--- Record set ---
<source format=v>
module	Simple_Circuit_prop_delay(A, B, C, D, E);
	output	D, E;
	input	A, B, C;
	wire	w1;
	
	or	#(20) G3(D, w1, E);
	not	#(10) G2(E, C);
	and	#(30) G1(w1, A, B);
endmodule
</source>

---

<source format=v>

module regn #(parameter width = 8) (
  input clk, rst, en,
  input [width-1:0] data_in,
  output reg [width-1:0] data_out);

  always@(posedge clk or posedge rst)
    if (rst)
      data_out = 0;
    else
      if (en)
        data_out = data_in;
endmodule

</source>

--- Task brief ---
Only lines holding the word "input" are wanted; list them all from the material.

--- Result of the exercise ---
	input	A, B, C;
  input clk, rst, en,
  input [width-1:0] data_in,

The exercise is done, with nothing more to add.